#### [Material to process]
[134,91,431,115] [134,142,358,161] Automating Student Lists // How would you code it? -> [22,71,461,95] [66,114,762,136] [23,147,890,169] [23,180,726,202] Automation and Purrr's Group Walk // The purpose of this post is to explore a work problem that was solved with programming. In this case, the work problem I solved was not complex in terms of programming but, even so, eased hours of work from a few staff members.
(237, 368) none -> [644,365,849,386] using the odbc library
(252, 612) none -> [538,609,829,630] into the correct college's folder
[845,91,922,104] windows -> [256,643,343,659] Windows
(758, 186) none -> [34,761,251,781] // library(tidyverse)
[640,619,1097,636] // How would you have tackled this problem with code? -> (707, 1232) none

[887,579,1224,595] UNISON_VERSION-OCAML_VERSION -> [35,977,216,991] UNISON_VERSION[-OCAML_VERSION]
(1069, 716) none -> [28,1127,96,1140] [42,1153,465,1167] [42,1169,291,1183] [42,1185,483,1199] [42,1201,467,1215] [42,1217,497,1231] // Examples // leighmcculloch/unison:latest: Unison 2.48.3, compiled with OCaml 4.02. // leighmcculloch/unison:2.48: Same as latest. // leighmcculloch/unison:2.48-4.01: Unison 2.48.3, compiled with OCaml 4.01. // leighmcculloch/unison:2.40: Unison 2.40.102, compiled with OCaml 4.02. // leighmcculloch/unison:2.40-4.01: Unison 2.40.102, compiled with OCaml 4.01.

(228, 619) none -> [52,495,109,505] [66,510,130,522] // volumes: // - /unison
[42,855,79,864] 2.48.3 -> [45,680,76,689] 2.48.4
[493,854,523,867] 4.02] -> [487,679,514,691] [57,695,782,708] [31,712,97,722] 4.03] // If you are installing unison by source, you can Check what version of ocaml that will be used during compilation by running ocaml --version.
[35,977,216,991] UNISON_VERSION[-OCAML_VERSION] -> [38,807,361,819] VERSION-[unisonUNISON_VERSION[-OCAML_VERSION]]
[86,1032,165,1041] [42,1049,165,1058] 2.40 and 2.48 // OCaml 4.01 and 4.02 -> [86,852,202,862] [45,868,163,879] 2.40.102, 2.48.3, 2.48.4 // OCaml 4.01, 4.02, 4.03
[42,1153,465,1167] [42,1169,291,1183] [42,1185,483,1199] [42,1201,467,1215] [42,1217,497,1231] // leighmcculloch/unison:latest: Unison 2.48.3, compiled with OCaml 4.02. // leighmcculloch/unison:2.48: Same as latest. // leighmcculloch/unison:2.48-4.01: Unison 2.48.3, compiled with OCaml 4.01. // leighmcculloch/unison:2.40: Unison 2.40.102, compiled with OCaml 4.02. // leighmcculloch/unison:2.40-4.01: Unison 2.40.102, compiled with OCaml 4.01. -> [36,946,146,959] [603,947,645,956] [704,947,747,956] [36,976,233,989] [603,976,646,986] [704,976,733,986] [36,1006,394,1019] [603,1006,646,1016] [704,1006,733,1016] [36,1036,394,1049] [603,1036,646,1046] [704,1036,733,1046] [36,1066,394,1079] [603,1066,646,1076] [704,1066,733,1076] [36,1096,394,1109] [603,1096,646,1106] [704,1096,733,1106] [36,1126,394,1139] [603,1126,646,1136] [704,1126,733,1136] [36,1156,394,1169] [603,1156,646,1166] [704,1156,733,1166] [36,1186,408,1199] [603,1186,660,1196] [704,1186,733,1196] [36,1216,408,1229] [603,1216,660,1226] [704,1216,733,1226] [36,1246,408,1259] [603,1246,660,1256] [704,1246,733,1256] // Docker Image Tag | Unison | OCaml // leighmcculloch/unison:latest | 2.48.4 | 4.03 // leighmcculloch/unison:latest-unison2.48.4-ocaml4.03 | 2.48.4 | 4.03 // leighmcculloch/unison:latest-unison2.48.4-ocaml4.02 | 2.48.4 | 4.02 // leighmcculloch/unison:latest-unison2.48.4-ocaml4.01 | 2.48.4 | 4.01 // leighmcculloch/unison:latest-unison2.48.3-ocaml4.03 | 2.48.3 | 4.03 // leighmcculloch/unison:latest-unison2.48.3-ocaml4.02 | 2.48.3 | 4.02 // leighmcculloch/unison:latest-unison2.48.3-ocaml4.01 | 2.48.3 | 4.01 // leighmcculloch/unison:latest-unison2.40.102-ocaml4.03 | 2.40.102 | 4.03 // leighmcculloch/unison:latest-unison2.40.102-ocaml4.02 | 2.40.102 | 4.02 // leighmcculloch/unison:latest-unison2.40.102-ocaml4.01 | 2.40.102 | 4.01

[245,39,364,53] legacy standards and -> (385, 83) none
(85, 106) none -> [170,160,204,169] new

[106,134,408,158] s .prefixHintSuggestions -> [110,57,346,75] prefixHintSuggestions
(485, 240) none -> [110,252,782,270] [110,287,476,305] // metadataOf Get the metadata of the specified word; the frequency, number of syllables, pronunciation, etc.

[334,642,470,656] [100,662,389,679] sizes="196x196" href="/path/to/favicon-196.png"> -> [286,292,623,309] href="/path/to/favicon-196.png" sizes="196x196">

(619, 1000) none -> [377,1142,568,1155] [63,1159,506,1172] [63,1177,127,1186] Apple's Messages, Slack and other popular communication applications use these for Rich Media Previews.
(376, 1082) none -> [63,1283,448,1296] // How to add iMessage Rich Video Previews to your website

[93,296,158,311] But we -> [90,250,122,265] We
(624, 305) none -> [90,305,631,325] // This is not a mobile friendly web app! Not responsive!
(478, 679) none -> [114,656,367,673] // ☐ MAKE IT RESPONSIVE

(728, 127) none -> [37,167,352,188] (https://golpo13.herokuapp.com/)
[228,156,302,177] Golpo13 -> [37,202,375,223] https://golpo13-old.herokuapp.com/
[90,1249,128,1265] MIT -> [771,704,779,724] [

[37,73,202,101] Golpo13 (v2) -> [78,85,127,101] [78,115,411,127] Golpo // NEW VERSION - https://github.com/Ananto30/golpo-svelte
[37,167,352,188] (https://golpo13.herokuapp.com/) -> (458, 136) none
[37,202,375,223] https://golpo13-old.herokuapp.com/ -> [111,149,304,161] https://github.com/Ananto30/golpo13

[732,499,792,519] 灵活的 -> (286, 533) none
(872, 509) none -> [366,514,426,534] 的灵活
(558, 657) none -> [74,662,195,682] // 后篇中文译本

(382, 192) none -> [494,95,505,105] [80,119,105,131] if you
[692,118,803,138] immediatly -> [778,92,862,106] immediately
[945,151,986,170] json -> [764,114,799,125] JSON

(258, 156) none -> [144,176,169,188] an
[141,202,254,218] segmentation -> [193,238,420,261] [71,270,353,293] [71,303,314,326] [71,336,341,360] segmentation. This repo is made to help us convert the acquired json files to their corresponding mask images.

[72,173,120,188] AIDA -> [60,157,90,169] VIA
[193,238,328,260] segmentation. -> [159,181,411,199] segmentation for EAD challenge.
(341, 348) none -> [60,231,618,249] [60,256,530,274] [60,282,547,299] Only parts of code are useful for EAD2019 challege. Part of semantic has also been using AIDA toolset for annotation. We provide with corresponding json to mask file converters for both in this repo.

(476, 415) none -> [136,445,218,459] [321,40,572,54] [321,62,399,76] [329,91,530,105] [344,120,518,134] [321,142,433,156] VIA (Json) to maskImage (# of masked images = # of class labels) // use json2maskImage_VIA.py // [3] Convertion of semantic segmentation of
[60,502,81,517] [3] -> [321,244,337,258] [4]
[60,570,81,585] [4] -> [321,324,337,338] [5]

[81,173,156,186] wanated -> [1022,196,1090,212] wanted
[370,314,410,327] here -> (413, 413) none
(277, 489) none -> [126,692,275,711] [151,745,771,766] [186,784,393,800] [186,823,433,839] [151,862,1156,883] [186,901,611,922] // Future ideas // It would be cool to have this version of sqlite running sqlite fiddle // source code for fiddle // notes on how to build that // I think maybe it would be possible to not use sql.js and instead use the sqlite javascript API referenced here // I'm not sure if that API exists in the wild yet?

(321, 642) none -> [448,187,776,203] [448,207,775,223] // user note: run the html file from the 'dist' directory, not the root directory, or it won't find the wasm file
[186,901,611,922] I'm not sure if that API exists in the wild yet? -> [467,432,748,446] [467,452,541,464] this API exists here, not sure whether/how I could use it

#### [Work to be completed]
Where does the word "running" occur in the records? Return every line that holds it.

#### [Response to the task]
[493,854,523,867] 4.02] -> [487,679,514,691] [57,695,782,708] [31,712,97,722] 4.03] // If you are installing unison by source, you can Check what version of ocaml that will be used during compilation by running ocaml --version.
(277, 489) none -> [126,692,275,711] [151,745,771,766] [186,784,393,800] [186,823,433,839] [151,862,1156,883] [186,901,611,922] // Future ideas // It would be cool to have this version of sqlite running sqlite fiddle // source code for fiddle // notes on how to build that // I think maybe it would be possible to not use sql.js and instead use the sqlite javascript API referenced here // I'm not sure if that API exists in the wild yet?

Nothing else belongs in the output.